== Instructions for the task ==
Reproduce every one of the following rows verbatim, keeping their order and every character unchanged.

** Opening Data under study block **

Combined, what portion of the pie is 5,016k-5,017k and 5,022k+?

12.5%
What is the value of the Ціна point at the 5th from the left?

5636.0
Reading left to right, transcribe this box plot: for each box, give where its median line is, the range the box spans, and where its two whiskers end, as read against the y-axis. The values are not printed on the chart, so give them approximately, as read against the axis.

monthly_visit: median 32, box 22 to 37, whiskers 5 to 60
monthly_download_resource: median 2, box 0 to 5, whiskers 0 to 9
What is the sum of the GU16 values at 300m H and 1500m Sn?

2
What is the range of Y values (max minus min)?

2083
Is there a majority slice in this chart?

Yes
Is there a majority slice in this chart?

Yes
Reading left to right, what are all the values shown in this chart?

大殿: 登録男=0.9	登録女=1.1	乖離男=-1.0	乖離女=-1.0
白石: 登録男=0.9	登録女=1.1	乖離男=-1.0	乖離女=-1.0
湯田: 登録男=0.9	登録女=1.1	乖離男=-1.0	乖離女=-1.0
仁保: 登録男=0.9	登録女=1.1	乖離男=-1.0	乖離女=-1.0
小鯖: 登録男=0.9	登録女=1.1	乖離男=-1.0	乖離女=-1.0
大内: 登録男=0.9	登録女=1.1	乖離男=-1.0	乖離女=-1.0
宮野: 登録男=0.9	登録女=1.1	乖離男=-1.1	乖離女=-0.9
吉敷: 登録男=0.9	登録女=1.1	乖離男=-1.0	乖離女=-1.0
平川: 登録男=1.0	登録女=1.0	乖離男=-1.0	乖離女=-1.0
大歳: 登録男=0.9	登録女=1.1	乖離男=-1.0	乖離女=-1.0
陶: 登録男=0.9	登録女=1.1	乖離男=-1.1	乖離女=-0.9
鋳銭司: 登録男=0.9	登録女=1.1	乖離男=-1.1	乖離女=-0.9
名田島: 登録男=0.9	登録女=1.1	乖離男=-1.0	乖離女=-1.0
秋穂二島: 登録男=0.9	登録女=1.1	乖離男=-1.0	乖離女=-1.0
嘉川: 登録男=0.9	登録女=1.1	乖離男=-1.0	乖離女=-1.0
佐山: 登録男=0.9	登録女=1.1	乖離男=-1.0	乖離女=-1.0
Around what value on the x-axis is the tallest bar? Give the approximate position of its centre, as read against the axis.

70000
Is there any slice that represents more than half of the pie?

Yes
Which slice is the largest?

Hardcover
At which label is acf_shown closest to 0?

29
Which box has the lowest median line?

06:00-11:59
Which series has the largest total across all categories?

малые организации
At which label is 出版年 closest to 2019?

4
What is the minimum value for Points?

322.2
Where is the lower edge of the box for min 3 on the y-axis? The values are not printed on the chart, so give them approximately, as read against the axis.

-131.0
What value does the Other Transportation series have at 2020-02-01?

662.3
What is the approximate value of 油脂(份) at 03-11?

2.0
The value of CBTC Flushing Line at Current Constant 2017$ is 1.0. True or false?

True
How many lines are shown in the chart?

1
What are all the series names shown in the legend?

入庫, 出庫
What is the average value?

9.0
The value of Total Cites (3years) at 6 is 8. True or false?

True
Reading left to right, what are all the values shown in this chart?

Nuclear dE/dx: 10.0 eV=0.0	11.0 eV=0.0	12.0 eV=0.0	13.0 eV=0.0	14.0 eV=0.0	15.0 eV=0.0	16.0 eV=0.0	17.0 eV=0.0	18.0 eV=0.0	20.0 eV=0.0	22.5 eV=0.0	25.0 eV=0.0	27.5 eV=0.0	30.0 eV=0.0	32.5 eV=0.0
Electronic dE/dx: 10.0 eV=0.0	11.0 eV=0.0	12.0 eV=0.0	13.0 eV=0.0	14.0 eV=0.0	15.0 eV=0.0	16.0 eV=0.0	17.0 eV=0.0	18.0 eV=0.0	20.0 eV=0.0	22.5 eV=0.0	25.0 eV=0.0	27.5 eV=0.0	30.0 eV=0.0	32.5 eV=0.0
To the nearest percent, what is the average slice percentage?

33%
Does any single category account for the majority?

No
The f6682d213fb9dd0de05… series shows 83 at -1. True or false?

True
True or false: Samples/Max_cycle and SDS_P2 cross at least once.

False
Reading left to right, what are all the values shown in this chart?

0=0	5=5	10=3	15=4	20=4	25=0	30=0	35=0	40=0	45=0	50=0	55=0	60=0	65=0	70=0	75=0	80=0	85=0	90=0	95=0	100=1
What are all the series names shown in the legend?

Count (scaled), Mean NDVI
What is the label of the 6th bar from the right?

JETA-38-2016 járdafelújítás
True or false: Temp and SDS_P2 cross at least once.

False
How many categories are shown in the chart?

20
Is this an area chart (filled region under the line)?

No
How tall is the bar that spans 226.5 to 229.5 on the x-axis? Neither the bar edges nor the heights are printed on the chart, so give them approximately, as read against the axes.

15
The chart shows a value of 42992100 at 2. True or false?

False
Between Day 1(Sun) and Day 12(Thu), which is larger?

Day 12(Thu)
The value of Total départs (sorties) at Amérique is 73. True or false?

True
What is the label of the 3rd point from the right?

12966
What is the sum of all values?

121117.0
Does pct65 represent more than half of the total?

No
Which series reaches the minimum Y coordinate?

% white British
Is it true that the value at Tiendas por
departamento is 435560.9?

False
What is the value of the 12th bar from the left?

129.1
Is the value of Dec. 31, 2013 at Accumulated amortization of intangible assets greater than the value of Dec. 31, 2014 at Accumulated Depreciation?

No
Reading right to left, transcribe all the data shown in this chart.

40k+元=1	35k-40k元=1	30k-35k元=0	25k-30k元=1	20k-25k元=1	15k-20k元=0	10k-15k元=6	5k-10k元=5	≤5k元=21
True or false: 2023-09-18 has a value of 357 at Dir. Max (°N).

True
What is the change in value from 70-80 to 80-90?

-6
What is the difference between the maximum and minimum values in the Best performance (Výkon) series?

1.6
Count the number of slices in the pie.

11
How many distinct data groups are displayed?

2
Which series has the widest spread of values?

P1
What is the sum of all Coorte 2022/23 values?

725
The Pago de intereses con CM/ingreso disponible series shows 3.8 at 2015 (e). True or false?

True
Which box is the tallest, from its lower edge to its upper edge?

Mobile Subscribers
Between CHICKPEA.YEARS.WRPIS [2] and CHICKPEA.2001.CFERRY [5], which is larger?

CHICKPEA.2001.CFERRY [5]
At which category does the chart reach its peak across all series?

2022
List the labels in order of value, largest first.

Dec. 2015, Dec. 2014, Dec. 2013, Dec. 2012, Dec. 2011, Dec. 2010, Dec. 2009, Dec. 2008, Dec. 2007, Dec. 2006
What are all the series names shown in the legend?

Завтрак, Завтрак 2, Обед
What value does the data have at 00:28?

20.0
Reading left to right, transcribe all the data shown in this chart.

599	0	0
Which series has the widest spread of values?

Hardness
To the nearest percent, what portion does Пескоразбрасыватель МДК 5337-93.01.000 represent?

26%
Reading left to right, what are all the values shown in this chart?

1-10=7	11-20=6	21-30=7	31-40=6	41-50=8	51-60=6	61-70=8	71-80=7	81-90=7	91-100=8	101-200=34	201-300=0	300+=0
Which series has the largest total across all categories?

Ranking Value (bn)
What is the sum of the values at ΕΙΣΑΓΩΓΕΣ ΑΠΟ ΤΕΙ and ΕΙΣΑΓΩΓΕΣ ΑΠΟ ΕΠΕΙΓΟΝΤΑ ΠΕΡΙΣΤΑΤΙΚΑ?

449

** Closing Data under study block **

== Response area ==
Combined, what portion of the pie is 5,016k-5,017k and 5,022k+?

12.5%
What is the value of the Ціна point at the 5th from the left?

5636.0
Reading left to right, transcribe this box plot: for each box, give where its median line is, the range the box spans, and where its two whiskers end, as read against the y-axis. The values are not printed on the chart, so give them approximately, as read against the axis.

monthly_visit: median 32, box 22 to 37, whiskers 5 to 60
monthly_download_resource: median 2, box 0 to 5, whiskers 0 to 9
What is the sum of the GU16 values at 300m H and 1500m Sn?

2
What is the range of Y values (max minus min)?

2083
Is there a majority slice in this chart?

Yes
Is there a majority slice in this chart?

Yes
Reading left to right, what are all the values shown in this chart?

大殿: 登録男=0.9	登録女=1.1	乖離男=-1.0	乖離女=-1.0
白石: 登録男=0.9	登録女=1.1	乖離男=-1.0	乖離女=-1.0
湯田: 登録男=0.9	登録女=1.1	乖離男=-1.0	乖離女=-1.0
仁保: 登録男=0.9	登録女=1.1	乖離男=-1.0	乖離女=-1.0
小鯖: 登録男=0.9	登録女=1.1	乖離男=-1.0	乖離女=-1.0
大内: 登録男=0.9	登録女=1.1	乖離男=-1.0	乖離女=-1.0
宮野: 登録男=0.9	登録女=1.1	乖離男=-1.1	乖離女=-0.9
吉敷: 登録男=0.9	登録女=1.1	乖離男=-1.0	乖離女=-1.0
平川: 登録男=1.0	登録女=1.0	乖離男=-1.0	乖離女=-1.0
大歳: 登録男=0.9	登録女=1.1	乖離男=-1.0	乖離女=-1.0
陶: 登録男=0.9	登録女=1.1	乖離男=-1.1	乖離女=-0.9
鋳銭司: 登録男=0.9	登録女=1.1	乖離男=-1.1	乖離女=-0.9
名田島: 登録男=0.9	登録女=1.1	乖離男=-1.0	乖離女=-1.0
秋穂二島: 登録男=0.9	登録女=1.1	乖離男=-1.0	乖離女=-1.0
嘉川: 登録男=0.9	登録女=1.1	乖離男=-1.0	乖離女=-1.0
佐山: 登録男=0.9	登録女=1.1	乖離男=-1.0	乖離女=-1.0
Around what value on the x-axis is the tallest bar? Give the approximate position of its centre, as read against the axis.

70000
Is there any slice that represents more than half of the pie?

Yes
Which slice is the largest?

Hardcover
At which label is acf_shown closest to 0?

29
Which box has the lowest median line?

06:00-11:59
Which series has the largest total across all categories?

малые организации
At which label is 出版年 closest to 2019?

4
What is the minimum value for Points?

322.2
Where is the lower edge of the box for min 3 on the y-axis? The values are not printed on the chart, so give them approximately, as read against the axis.

-131.0
What value does the Other Transportation series have at 2020-02-01?

662.3
What is the approximate value of 油脂(份) at 03-11?

2.0
The value of CBTC Flushing Line at Current Constant 2017$ is 1.0. True or false?

True
How many lines are shown in the chart?

1
What are all the series names shown in the legend?

入庫, 出庫
What is the average value?

9.0
The value of Total Cites (3years) at 6 is 8. True or false?

True
Reading left to right, what are all the values shown in this chart?

Nuclear dE/dx: 10.0 eV=0.0	11.0 eV=0.0	12.0 eV=0.0	13.0 eV=0.0	14.0 eV=0.0	15.0 eV=0.0	16.0 eV=0.0	17.0 eV=0.0	18.0 eV=0.0	20.0 eV=0.0	22.5 eV=0.0	25.0 eV=0.0	27.5 eV=0.0	30.0 eV=0.0	32.5 eV=0.0
Electronic dE/dx: 10.0 eV=0.0	11.0 eV=0.0	12.0 eV=0.0	13.0 eV=0.0	14.0 eV=0.0	15.0 eV=0.0	16.0 eV=0.0	17.0 eV=0.0	18.0 eV=0.0	20.0 eV=0.0	22.5 eV=0.0	25.0 eV=0.0	27.5 eV=0.0	30.0 eV=0.0	32.5 eV=0.0
To the nearest percent, what is the average slice percentage?

33%
Does any single category account for the majority?

No
The f6682d213fb9dd0de05… series shows 83 at -1. True or false?

True
True or false: Samples/Max_cycle and SDS_P2 cross at least once.

False
Reading left to right, what are all the values shown in this chart?

0=0	5=5	10=3	15=4	20=4	25=0	30=0	35=0	40=0	45=0	50=0	55=0	60=0	65=0	70=0	75=0	80=0	85=0	90=0	95=0	100=1
What are all the series names shown in the legend?

Count (scaled), Mean NDVI
What is the label of the 6th bar from the right?

JETA-38-2016 járdafelújítás
True or false: Temp and SDS_P2 cross at least once.

False
How many categories are shown in the chart?

20
Is this an area chart (filled region under the line)?

No
How tall is the bar that spans 226.5 to 229.5 on the x-axis? Neither the bar edges nor the heights are printed on the chart, so give them approximately, as read against the axes.

15
The chart shows a value of 42992100 at 2. True or false?

False
Between Day 1(Sun) and Day 12(Thu), which is larger?

Day 12(Thu)
The value of Total départs (sorties) at Amérique is 73. True or false?

True
What is the label of the 3rd point from the right?

12966
What is the sum of all values?

121117.0
Does pct65 represent more than half of the total?

No
Which series reaches the minimum Y coordinate?

% white British
Is it true that the value at Tiendas por
departamento is 435560.9?

False
What is the value of the 12th bar from the left?

129.1
Is the value of Dec. 31, 2013 at Accumulated amortization of intangible assets greater than the value of Dec. 31, 2014 at Accumulated Depreciation?

No
Reading right to left, transcribe all the data shown in this chart.

40k+元=1	35k-40k元=1	30k-35k元=0	25k-30k元=1	20k-25k元=1	15k-20k元=0	10k-15k元=6	5k-10k元=5	≤5k元=21
True or false: 2023-09-18 has a value of 357 at Dir. Max (°N).

True
What is the change in value from 70-80 to 80-90?

-6
What is the difference between the maximum and minimum values in the Best performance (Výkon) series?

1.6
Count the number of slices in the pie.

11
How many distinct data groups are displayed?

2
Which series has the widest spread of values?

P1
What is the sum of all Coorte 2022/23 values?

725
The Pago de intereses con CM/ingreso disponible series shows 3.8 at 2015 (e). True or false?

True
Which box is the tallest, from its lower edge to its upper edge?

Mobile Subscribers
Between CHICKPEA.YEARS.WRPIS [2] and CHICKPEA.2001.CFERRY [5], which is larger?

CHICKPEA.2001.CFERRY [5]
At which category does the chart reach its peak across all series?

2022
List the labels in order of value, largest first.

Dec. 2015, Dec. 2014, Dec. 2013, Dec. 2012, Dec. 2011, Dec. 2010, Dec. 2009, Dec. 2008, Dec. 2007, Dec. 2006
What are all the series names shown in the legend?

Завтрак, Завтрак 2, Обед
What value does the data have at 00:28?

20.0
Reading left to right, transcribe all the data shown in this chart.

599	0	0
Which series has the widest spread of values?

Hardness
To the nearest percent, what portion does Пескоразбрасыватель МДК 5337-93.01.000 represent?

26%
Reading left to right, what are all the values shown in this chart?

1-10=7	11-20=6	21-30=7	31-40=6	41-50=8	51-60=6	61-70=8	71-80=7	81-90=7	91-100=8	101-200=34	201-300=0	300+=0
Which series has the largest total across all categories?

Ranking Value (bn)
What is the sum of the values at ΕΙΣΑΓΩΓΕΣ ΑΠΟ ΤΕΙ and ΕΙΣΑΓΩΓΕΣ ΑΠΟ ΕΠΕΙΓΟΝΤΑ ΠΕΡΙΣΤΑΤΙΚΑ?

449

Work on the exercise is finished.